Het hof wijst de verzoeken af, aangezien het hof in het tussenarrest van 29 april 2009 het verzoek van de raadsvrouw tot het horen van de genoemde getuigen heeft afgewezen en geen nieuwe feiten en omstandigheden naar voren zijn gebracht en het hof in het tussenarrest van 29 april 2009 het verzoek tot het voegen in het dossier van de genoemde stukken heeft afgewezen nu het hof het voegen van deze stukken in het dossier niet noodzakelijk achtte en terwijl geen nieuwe feiten en omstandigheden zijn aangebracht.
Voor zover de verzoeken van de raadsvrouw niet eerder zijn gedaan en het hof derhalve niet bij tussenarrest op deze verzoeken heeft beslist, worden deze verzoeken afgewezen nu het hof dit niet noodzakelijk acht en een onderbouwing van deze verzoeken ontbreekt."
2.3. De hiervoor onder 2.2 bedoelde verzoeken zijn verzoeken waaromtrent de rechter ingevolge art. 330 Sv op straffe van nietigheid uitdrukkelijk een gemotiveerde beslissing moet geven. Een dergelijke beslissing dient te zijn vervat in het verkorte vonnis of arrest, voor zover op het verzoek niet reeds ter terechtzitting is beslist (vgl. HR 23 maart 2004, LJN AO3254). Nu noch het proces-verbaal van de terechtzitting in hoger beroep noch het verkorte arrest een zodanige beslissing inhoudt, slaagt de klacht.
3. Slotsom
Hetgeen hiervoor is overwogen brengt mee dat de bestreden uitspraak niet in stand kan blijven, de middelen voor het overige geen bespreking behoeven en als volgt moet worden beslist.
4. Beslissing
De Hoge Raad:
vernietigt de bestreden uitspraak;
verwijst de zaak naar het Gerechtshof te Arnhem, opdat de zaak op het bestaande hoger beroep opnieuw wordt berecht en afgedaan.
Dit arrest is gewezen door de vice-president A.J.A. van Dorst als voorzitter, en de raadsheren H.A.G. Splinter-van Kan en M.A. Loth, in bijzijn van de waarnemend griffier E. Schnetz, en uitgesproken op 11 oktober 2011.

> _GETOONDE ITEMS_:
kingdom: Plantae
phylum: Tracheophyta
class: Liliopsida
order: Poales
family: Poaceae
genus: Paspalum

==

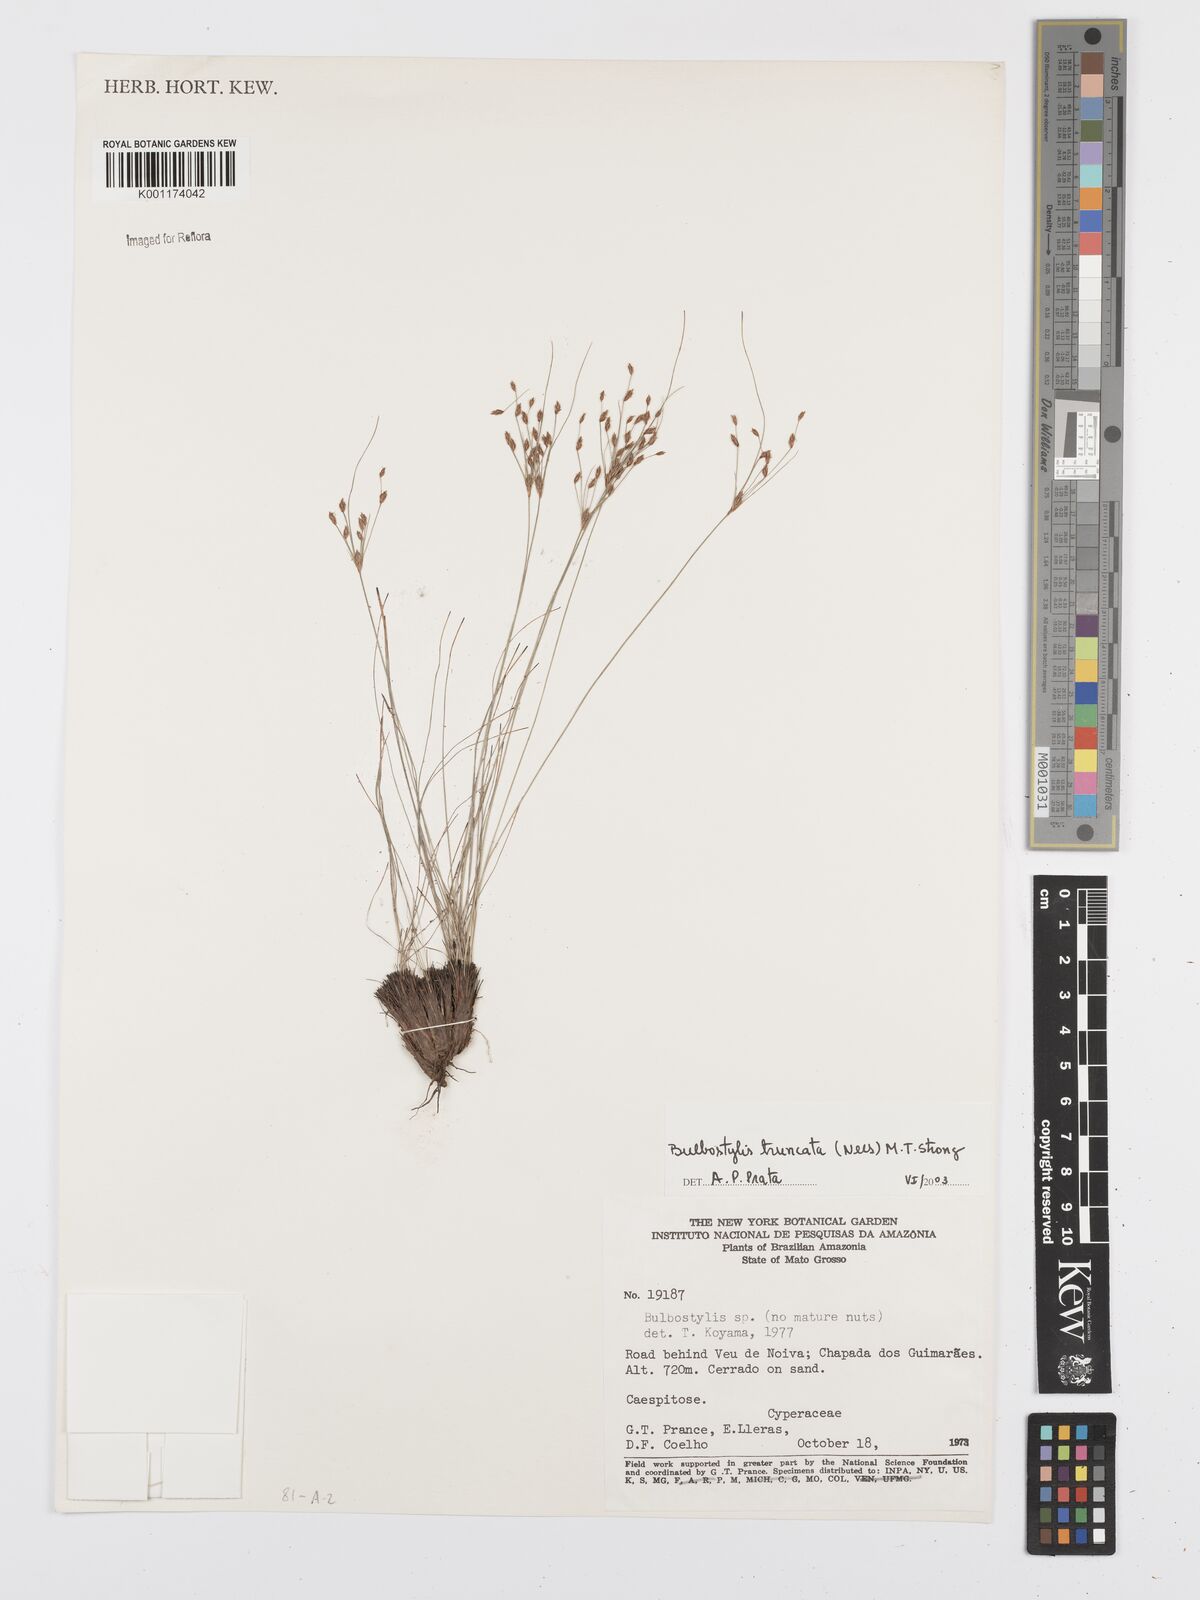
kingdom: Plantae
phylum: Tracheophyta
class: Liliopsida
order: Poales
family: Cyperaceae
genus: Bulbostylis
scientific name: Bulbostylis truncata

---

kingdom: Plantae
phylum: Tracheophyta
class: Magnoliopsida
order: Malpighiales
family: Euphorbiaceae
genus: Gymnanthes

> _OPDRACHTEN_:
**1)** Wijzig in het arrest het gedeelte dat begint met "Het hof wijst" en doorloopt tot en met "omstandigheden zijn aangebracht.", en vervang daarin "raadsvrouw" door "advocaat".
**2)** Naar welk gerechtshof verwijst de Hoge Raad de zaak volgens het arrest?
De items staan helemaal los van het arrest.

> _DE ANTWOORDEN_:
**1)**
Het hof wijst de verzoeken af, aangezien het hof in het tussenarrest van 29 april 2009 het verzoek van de advocaat tot het horen van de genoemde getuigen heeft afgewezen en geen nieuwe feiten en omstandigheden naar voren zijn gebracht en het hof in het tussenarrest van 29 april 2009 het verzoek tot het voegen in het dossier van de genoemde stukken heeft afgewezen nu het hof het voegen van deze stukken in het dossier niet noodzakelijk achtte en terwijl geen nieuwe feiten en omstandigheden zijn aangebracht.

**2)** Naar het Gerechtshof te Arnhem.